1962 British Empire and Commonwealth Games— Perth Australia


The winning King's Cup crew again had the right to be selected as the Australian eight. Victoria won by half a length from Western Australia in second place with Tasmania third.

The single scull was also to be selected from the President's Cup event. Stuart MacKenzie, who was then in England and who had won the Diamond Sculls at Royal Henley in 1961 for the fifth consecutive time, was advised that he had to compete in the President's Cup to be selected. He did not compete in the selection event which was won by Ian Tutty who was duly selected to represent Australia at these Games. Squires of Tasmania again finished second.

Test races were again conducted for the other crews at the first Australian National Championship regatta. The Mosman Rowing Club coxless pair of Ninham and Raper won their test race at the National Championship.
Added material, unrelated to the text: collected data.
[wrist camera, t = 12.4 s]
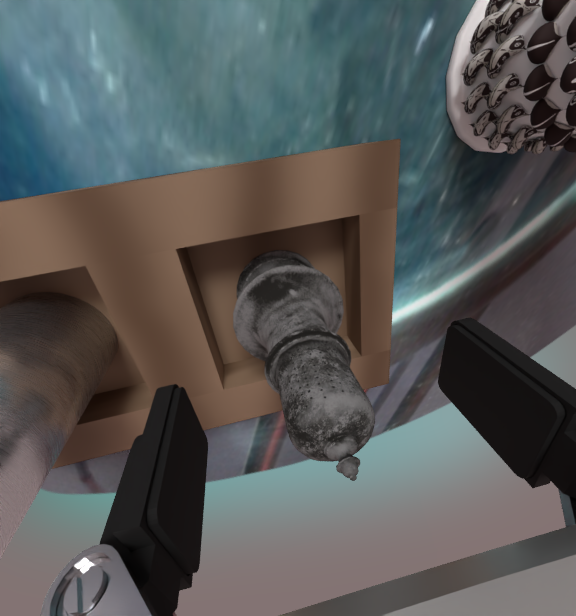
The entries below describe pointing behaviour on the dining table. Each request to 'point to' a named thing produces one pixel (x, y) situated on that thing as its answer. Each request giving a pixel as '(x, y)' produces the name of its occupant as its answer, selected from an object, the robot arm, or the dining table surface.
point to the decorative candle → (515, 76)
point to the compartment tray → (206, 275)
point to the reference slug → (44, 389)
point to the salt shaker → (304, 355)
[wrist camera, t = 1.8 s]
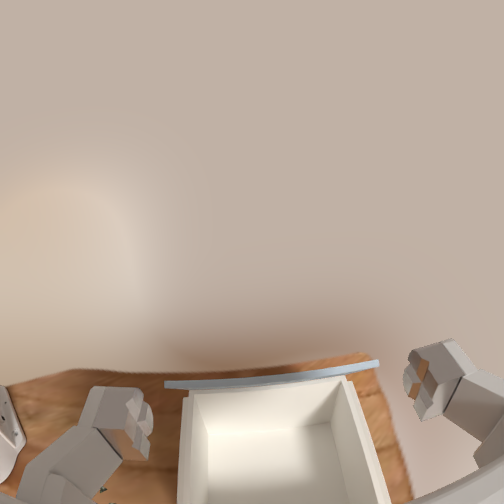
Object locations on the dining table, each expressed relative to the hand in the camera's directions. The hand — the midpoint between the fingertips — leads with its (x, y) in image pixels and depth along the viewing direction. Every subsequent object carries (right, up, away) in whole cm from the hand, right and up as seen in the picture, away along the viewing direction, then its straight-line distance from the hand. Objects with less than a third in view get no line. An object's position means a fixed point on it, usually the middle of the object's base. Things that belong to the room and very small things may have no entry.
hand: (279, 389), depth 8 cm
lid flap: (+1, -8, +20) cm, 21 cm away
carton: (+2, -26, +22) cm, 34 cm away
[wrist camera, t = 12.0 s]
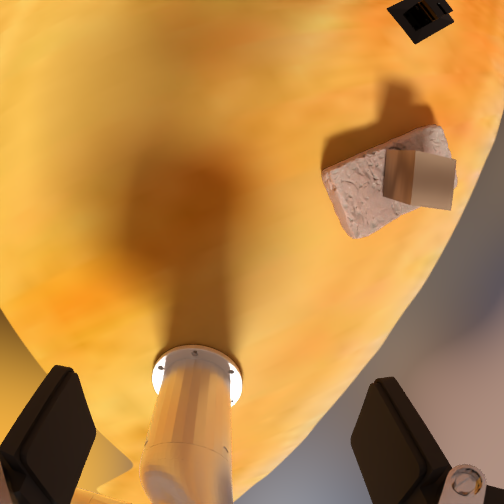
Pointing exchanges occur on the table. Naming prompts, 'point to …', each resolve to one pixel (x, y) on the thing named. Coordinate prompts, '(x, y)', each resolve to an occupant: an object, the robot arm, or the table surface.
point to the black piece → (421, 17)
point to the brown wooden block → (419, 178)
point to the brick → (375, 182)
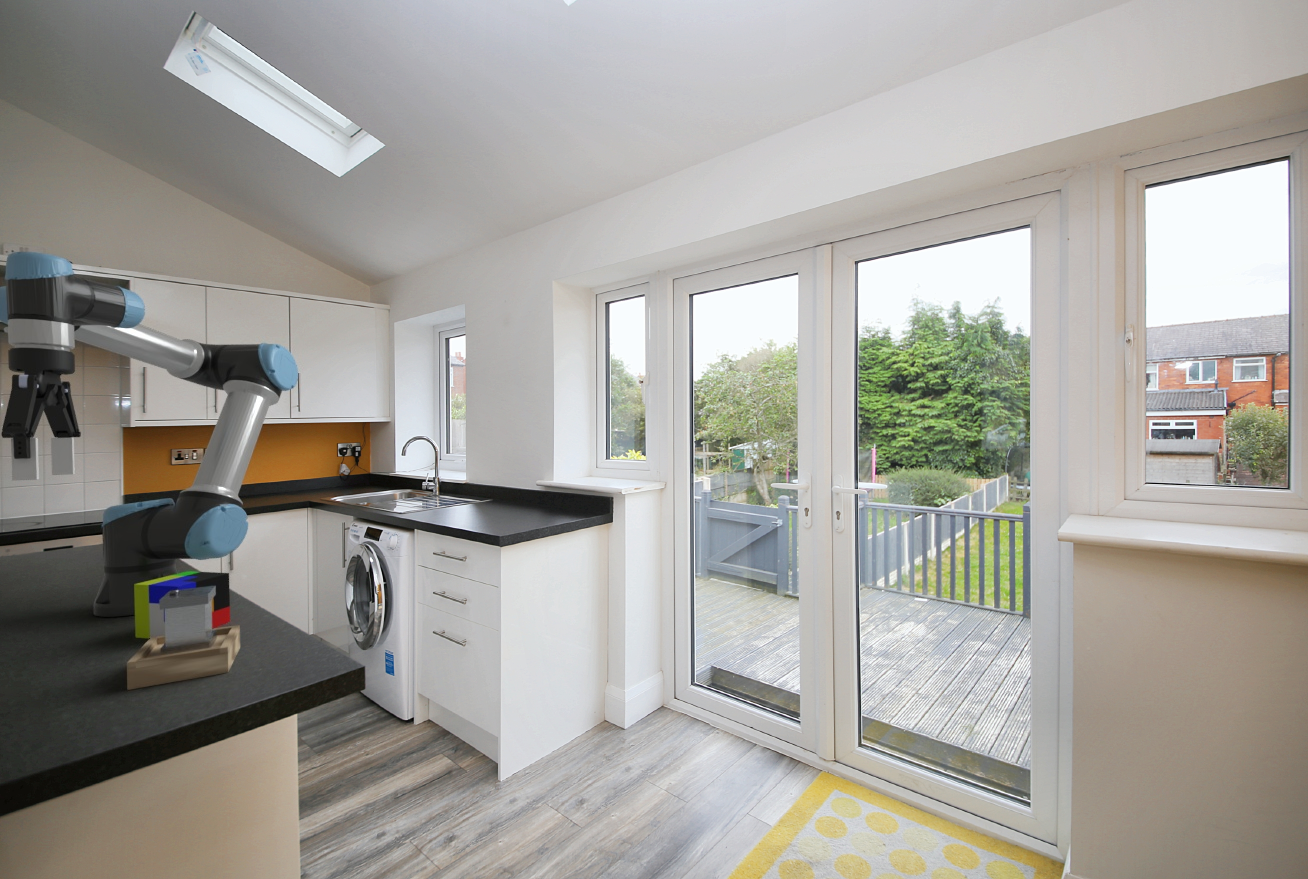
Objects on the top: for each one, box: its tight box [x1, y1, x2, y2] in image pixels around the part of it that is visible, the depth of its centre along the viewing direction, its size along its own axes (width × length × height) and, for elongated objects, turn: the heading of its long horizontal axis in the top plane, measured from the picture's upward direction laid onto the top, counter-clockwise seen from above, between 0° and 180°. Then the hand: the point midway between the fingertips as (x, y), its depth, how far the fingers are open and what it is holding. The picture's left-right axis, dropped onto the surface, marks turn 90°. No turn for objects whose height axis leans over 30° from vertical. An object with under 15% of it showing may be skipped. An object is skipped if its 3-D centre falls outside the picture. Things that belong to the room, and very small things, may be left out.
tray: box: [126, 624, 241, 691], centre depth 92 cm, size 12×12×4 cm
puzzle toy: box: [134, 570, 231, 639], centre depth 110 cm, size 10×10×10 cm
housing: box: [159, 586, 217, 656], centre depth 92 cm, size 6×6×10 cm
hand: (45, 477), depth 95 cm, fingers open, 13 cm apart
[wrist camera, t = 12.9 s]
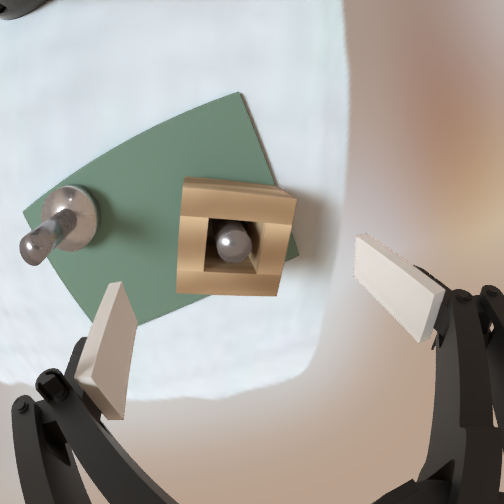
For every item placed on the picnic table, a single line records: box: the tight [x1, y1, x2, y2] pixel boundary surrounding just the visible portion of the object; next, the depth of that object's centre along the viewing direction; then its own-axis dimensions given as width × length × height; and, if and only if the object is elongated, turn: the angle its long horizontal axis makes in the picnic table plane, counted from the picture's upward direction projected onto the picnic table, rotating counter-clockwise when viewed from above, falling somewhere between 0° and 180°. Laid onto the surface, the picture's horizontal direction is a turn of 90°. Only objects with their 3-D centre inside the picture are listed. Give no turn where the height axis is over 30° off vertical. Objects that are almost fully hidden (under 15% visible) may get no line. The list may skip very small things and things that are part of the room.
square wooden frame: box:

The NSW coxed four coached by Phil Cayzer were racing well in this event but stopped before the line allowing the Victorian combination from Corio Bay Rowing Club. The coxless four was won by a Mosman Rowing Club combination of Hatfield, Grace, Raper and Ninham. Ian Tutty and Barclay Wade won the double scull.

It was thought that Tutty should concentrate on the single scull and so Squires from Tasmania partnered Wade in the double scull.
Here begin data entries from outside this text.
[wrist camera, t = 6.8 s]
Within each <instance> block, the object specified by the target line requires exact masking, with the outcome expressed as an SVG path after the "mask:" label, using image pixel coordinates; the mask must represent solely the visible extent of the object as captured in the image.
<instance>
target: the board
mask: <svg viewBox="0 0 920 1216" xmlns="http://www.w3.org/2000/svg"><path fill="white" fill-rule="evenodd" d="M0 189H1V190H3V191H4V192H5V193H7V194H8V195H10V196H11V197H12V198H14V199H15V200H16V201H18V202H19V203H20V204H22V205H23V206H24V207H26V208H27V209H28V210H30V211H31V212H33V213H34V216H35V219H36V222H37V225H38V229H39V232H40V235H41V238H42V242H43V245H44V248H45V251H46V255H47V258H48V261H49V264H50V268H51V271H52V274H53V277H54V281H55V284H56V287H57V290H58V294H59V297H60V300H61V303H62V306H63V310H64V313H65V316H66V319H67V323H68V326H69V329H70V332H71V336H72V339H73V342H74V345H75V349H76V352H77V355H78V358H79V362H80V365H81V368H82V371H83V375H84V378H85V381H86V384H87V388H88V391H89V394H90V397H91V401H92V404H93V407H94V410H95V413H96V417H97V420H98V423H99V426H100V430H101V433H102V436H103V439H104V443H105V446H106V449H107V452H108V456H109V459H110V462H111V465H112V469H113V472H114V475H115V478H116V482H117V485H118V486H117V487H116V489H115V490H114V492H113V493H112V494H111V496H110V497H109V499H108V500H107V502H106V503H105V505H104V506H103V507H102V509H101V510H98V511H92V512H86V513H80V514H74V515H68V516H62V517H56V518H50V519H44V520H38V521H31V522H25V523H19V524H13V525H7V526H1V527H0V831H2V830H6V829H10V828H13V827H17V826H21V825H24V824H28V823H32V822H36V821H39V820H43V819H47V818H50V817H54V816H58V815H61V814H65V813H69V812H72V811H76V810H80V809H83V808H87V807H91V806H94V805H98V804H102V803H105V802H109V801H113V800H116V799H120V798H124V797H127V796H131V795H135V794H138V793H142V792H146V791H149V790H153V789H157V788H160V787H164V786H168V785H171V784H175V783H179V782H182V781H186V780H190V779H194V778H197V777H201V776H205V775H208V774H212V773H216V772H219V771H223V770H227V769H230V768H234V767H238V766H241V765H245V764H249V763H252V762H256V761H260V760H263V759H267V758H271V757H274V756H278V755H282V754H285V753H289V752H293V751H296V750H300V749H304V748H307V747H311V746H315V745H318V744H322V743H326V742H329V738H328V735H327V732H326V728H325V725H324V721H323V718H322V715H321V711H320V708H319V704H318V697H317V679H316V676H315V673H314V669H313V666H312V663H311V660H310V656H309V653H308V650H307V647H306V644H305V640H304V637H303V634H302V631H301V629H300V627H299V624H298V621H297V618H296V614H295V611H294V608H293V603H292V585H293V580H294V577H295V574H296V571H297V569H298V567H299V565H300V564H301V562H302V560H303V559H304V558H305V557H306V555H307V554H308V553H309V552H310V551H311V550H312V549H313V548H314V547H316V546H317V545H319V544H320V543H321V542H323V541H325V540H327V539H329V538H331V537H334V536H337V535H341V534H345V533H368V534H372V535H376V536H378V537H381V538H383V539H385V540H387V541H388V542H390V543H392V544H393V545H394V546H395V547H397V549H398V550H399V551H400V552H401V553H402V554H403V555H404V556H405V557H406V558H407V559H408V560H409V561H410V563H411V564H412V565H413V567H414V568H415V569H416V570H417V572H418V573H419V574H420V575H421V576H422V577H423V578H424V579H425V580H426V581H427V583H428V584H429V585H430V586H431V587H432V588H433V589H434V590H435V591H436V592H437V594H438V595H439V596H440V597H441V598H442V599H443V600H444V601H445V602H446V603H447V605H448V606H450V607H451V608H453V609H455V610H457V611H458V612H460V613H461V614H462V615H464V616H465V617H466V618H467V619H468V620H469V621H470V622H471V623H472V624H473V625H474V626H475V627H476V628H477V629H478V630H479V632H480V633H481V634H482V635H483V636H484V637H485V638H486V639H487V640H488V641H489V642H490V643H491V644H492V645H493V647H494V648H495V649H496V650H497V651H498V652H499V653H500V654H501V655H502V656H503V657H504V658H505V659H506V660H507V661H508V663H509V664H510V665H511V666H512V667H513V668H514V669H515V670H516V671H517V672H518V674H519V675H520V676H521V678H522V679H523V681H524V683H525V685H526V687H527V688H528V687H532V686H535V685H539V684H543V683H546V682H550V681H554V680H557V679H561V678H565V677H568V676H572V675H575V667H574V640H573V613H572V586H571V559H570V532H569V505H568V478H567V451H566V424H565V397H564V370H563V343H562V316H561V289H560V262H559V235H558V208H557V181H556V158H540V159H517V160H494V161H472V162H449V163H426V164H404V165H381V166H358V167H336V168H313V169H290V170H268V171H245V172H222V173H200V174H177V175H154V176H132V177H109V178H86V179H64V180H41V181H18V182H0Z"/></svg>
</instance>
There was dissension amongst the members of the originally selected coxless four, the pair, their coach and the manager. This resulted in Raper being replaced in the pair by Hatfield, and the Victorian emergencies Newcomb and Boykett coming into the four. The report of Noel Wilkinson stated that the lack of unity within the team probably cost Australia one gold medal as the four missed out on the final by 2 feet in the repechage to the eventual winners, England. He said: "Our crew would have been capable of winning a gold medal if two members involved had accepted a necessary change which in the selector's view was an improvement, and if they had got down loyally and consciencientiously to the job." He went on to praise the efforts of Boykett and Newcomb in fitting in at short notice.
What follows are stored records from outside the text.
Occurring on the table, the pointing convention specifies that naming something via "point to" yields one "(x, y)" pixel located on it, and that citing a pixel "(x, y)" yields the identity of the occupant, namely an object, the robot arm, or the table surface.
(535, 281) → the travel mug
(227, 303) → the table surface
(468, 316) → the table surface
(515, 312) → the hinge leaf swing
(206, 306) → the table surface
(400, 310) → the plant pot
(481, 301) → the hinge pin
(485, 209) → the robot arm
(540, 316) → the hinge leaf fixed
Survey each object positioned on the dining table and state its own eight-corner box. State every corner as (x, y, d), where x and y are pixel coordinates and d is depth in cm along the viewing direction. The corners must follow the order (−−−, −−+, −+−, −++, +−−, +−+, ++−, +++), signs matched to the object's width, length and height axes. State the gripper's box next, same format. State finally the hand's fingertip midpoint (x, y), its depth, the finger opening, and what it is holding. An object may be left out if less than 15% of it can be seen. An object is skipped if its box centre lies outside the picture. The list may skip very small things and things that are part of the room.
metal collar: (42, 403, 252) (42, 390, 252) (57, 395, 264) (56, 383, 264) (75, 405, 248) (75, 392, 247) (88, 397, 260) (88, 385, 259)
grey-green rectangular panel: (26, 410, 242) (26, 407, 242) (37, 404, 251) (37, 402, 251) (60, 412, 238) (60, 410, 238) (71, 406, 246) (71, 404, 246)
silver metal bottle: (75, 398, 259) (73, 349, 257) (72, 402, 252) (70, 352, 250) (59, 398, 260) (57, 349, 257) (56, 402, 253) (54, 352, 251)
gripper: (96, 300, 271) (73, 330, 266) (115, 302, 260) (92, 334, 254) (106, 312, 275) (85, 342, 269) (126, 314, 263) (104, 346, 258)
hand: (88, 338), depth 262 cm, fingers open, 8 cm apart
The Commonwealth Games Federation web site reports:

"The VII Commonwealth Games are remembered for its 'heat, dust and glory'. The day before the Perth Games opened the temperature was an expected 80 degrees Fahrenheit, but the heat was measured at 105 degrees at the opening ceremony in the new Perry Lakes Stadium the following day and such extremes persisted throughout the Games' duration. In the previous 65 years, only 10 100 degree plus days had been recorded in Perth. Australian soldiers were pressed into action, ferrying water to competing athletes.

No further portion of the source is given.